Pinot Noir.
Robe : rouge rubis.
Nez : sur les fruits rouges, avec un bel équilibre.
Bouche : un vin plein de fruits et de gourmandise, portée par des tanins souples et fondus.
Ce sera le parfait compagnon d'une belle volaille ou d'une viande blanche, grillée ou rôtie, mais aussi d'une tourte ou tarte salée, de la charcuterie fine ou des fromages fins.
Servir idéalement à une température de 16 à 18°C.
Il se conservera aisément 4 à 5 ans après son millésime, en cave, dans de bonnes conditions.
En 1923, le tribunal civil de Chalon-sur-Saône instituait, par jugement, l’appellation d’origine mercurey, lui permettant de devenir l'une des trois appellations les plus anciennes de Bourgogne.
En Côte Chalonnaise, Mercurey a toujours bénéficié d'une excellente réputation.
Cette appellation communale comprend 32 Climats classés en Premiers Crus. Situé au nord de la Côte Chalonnaise, plus de 90% du vin produit sous l'appellation Mercurey est rouge. 543 hectares au total, dont 148 sont des Premiers Crus. Quant aux vins blancs, ils représentent 106 hectares, dont 18 classés en Premiers Crus.
Le village de Mercurey doit son nom aux Romains qui, lors de l'occupation de la région, ont construit un temple en hommage à Mercure, Dieu du commerce et des finances.
Le Domaine de la Bressande offre 3 vins issus de l'appellation Mercurey. En vins blancs : Mercurey (3 ha), ainsi qu'en vins rouges : Mercurey (7,50 ha) et Mercurey 1er Cru En Sazenay (1,75 ha).
- Surface : 7,50 ha
- Age des vignes : 30 ans
- Type de sol : sol argilo-calcaire
Vendanges manuelles. Les raisins sont égrappés à 100 %.
La cuvaison dure 14 à 20 jours. La macération et la fermentation se font à températures contrôlées. Nous effectuons des pigeages durant la fermentation alcoolique deux fois par jour. La fermentation malolactique est réalisée à 100%.

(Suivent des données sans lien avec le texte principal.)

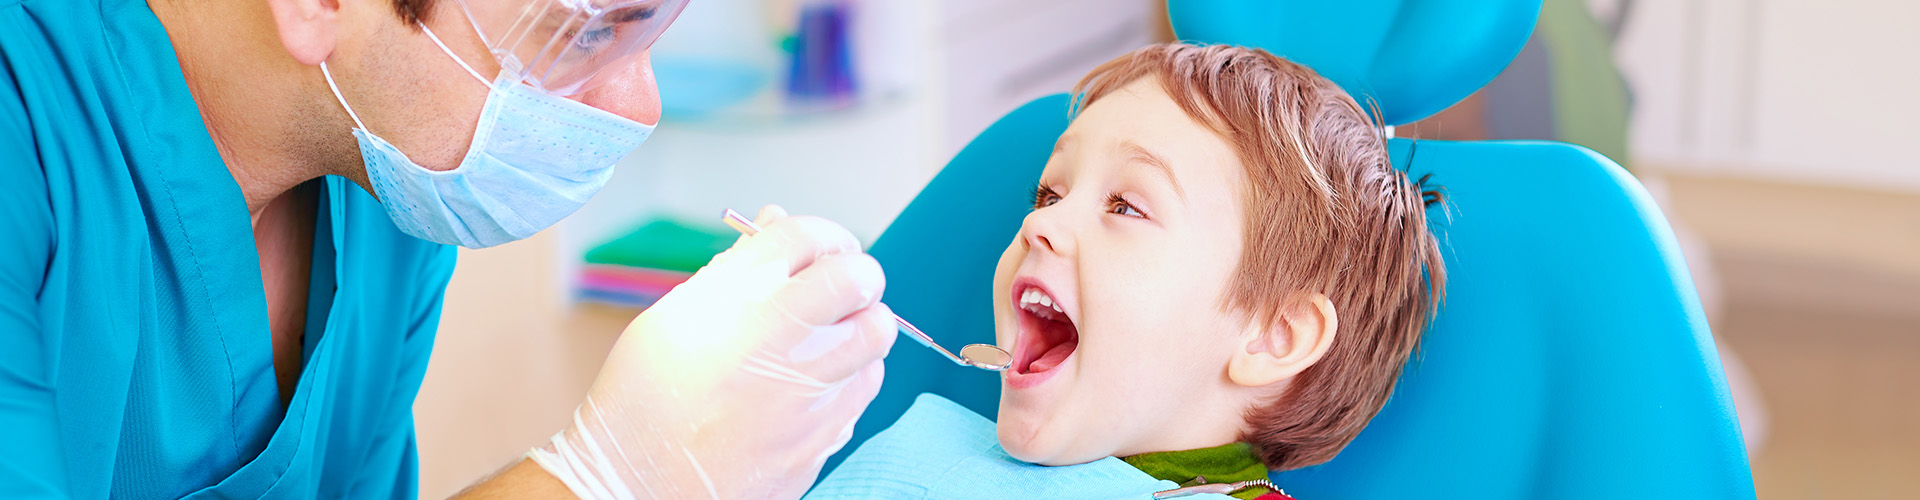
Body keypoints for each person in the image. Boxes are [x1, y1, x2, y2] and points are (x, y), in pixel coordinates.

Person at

Elevage 100% en fûts dont 20% fûts neufs durant 12 mois environ.
L'année 2024 en Bourgogne a été marquée par des conditions climatiques extrêmes, avec un excès de pluviométrie et un déficit d'ensoleillement significatif. Ces facteurs ont favorisé une forte pression des maladies, notamment le mildiou, compliquant le travail des vignerons. Les épisodes de gel et de grêle ont également causé des dégâts importants, particulièrement dans des régions comme Chablis et l'Auxerrois.
Les rendements ont été fortement impactés, avec des baisses allant jusqu'à 70 % dans certaines zones. La Côte Chalonnaise a mieux résisté, enregistrant des pertes plus limitées. Globalement, les volumes sont bien en deçà de la moyenne habituelle, ce qui rappelle les récoltes difficiles de 2021.
Les vendanges, tardives, ont nécessité un tri rigoureux pour préserver la qualité. Malgré les défis, les raisins récoltés ont atteint une belle maturité grâce à une période ensoleillée en septembre. Les rouges se distinguent par leur richesse et leur concentration, comparables aux grands millésimes comme 2010. Les blancs, élégants, rappellent ceux de 2022.
Les premières dégustations révèlent des vins prometteurs, avec des arômes concentrés et une belle structure. Ce millésime, bien que quantitativement limité, s'annonce comme une réussite qualitative.